I was just seventeen. It was snowing in Davidson as Bob Henderson I started the long hitchhike to Miami. Freshmen. We knew it all. We got to Charlotte and things did not go south. My nice new D-Sweater (for 10,000 hours of football sweat). We were hoping that some lovely ladies from Queens College would come along and pick us up. We were freezing. We were ready to settle for anything, and that is what we got—Chambless Brown. His truck had a fender hanging precariously on the right and a broken window where I sat. He had a piece of cardboard we could hold.
“Going to Columbia?”
“Yep.” Said the rather unkempt driver, a few teeth and tobacco stains fitted his conversational skills.
Bob was next to Mr. Brown and started sniffing. Beer smell. Lots of it. We wondered why the truck was weaving a slushy pattern on old U.S. 21.
We decided he needed to be saved. Right now.
The ninety miles took about four hours. That gave us time to thoroughly convert this half-drunk gnome-like driver, whether God was in on it or not. We have him hell, highwater, and heaven, the love of Jesus and the wrath of God in no particular order or practiced skill. One might only say that this duo of Davidson freshmen were sincere.
We had to get out in the drizzle. We were beyond snow. But before our exit we insisted that Mr. Chambless Brown ask Jesus Christ into his heart.
“Do you know receive Him as your personal Savior, and do you believe He died for all your sins?”
“Yep.” No emotion. No resolve. Not much knowledge. But we prayed for him and stood on the highway happy for our stellar witnessing skills. All we knew was he was from Bamberg.
Bob and I were roommates and prayed for Chambless Brown for a year and then forgot about it.
Later. 1966. On a jumbo jet from New York to Berlin to attend the first World Congress for Evangelism thanks to the kind and benevolent invitation of Dr. L. Nelson Bell. I sat next to an elder from a town I had heard about twenty years before. Bamberg, South Carolina.
Images of an old truck and a man named Chambless came to mind.
“Do you know Chambless Brown?
“I certainly do. Everyone knows Chambless.”
I steadied myself for bad news.
“He is a deacon over at First Baptist Church and has a fleet of trucks. He had a problem with alcohol but made a big change some years ago. What a difference.”
I was tempted to ask how many Chambless Browns were in Bamberg. I rejoiced and told Bob about the amazing Providence and grace of God upon my return.
This is what we learned. God can use a couple college clowns and get all the glory himself.
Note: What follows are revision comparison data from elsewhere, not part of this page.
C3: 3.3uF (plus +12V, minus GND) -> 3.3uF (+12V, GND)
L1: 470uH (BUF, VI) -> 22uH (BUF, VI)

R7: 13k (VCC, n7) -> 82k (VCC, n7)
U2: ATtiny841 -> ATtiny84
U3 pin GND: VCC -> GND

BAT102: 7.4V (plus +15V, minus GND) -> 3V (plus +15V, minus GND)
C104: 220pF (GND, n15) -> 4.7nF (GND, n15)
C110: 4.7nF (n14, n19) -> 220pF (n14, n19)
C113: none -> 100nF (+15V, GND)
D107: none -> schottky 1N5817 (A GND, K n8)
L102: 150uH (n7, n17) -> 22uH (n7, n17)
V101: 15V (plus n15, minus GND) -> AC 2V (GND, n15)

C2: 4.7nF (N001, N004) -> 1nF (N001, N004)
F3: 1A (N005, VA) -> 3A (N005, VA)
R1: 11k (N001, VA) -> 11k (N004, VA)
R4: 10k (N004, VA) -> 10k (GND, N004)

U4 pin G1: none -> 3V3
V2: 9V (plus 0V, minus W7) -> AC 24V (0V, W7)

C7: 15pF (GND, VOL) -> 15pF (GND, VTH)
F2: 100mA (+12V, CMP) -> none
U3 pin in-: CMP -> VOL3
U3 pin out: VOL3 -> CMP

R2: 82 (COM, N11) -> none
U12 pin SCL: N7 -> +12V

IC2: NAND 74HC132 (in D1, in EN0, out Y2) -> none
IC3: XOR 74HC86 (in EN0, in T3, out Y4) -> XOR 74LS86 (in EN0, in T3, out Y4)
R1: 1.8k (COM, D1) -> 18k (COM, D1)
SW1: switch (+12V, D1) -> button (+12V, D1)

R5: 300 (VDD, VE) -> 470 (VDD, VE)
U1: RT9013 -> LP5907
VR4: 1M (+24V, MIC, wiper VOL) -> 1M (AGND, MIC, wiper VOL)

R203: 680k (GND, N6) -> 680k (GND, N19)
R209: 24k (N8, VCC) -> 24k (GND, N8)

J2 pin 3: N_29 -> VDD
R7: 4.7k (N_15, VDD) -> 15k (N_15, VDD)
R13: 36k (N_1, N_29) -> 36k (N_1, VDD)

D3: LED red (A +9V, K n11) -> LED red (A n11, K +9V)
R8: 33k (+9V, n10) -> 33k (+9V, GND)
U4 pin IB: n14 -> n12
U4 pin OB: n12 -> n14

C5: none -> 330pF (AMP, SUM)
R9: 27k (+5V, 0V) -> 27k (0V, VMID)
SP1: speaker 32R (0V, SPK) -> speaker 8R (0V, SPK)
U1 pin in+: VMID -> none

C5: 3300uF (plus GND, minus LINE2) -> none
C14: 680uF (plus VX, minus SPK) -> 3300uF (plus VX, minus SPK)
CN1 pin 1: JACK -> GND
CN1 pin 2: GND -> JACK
Once there was an atheistic lawyer who finally came to church with his wife. The pastor changed the sermon and made it palatable for his friend. At the end an invitation was given to receive the Lord Jesus. The lawyer was unmoved until an inept, overzealous lad went over doing the singing of the hymn and whispered, “Don’t you want to go to heaven?” “NO!” was the angry reply, and he stormed out of the church. That evening the pastor had a visitor. It was the lawyer. “I want to apologize for Bobby speaking to you, because whatever he said must have been crude.
“That is precisely why I am here.” said the lawyer. “I want to know about God.”
How about you, my friend?
Note: Incidentally a Reformed pastor from Bamberg visited my church one Sunday in Newark. I asked about Mr. Chambless Brown and the transformation story was confirmed.
Another thing I learned. Even a Presbyterian can help a Baptist Church in Bamberg.